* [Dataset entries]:
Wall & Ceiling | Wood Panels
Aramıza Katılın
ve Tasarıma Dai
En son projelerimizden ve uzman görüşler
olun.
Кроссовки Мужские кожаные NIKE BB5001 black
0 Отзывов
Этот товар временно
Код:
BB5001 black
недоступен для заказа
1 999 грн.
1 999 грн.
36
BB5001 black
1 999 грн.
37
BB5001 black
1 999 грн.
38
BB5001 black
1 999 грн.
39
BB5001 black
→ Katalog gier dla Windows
* * *
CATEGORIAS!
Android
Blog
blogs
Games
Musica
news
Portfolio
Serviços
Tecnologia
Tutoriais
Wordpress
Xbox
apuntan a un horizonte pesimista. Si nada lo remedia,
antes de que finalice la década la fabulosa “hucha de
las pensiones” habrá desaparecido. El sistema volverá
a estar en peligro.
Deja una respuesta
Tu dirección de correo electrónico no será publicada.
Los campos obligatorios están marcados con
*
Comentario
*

* [Problem]:
Start with the line above that contains "Aramıza Katılın" and stop after the line that contains "gier dla Windows". Output those lines exactly, and only those.

* [Solution for this exercise]:
Aramıza Katılın
ve Tasarıma Dai
En son projelerimizden ve uzman görüşler
olun.
Кроссовки Мужские кожаные NIKE BB5001 black
0 Отзывов
Этот товар временно
Код:
BB5001 black
недоступен для заказа
1 999 грн.
1 999 грн.
36
BB5001 black
1 999 грн.
37
BB5001 black
1 999 грн.
38
BB5001 black
1 999 грн.
39
BB5001 black
→ Katalog gier dla Windows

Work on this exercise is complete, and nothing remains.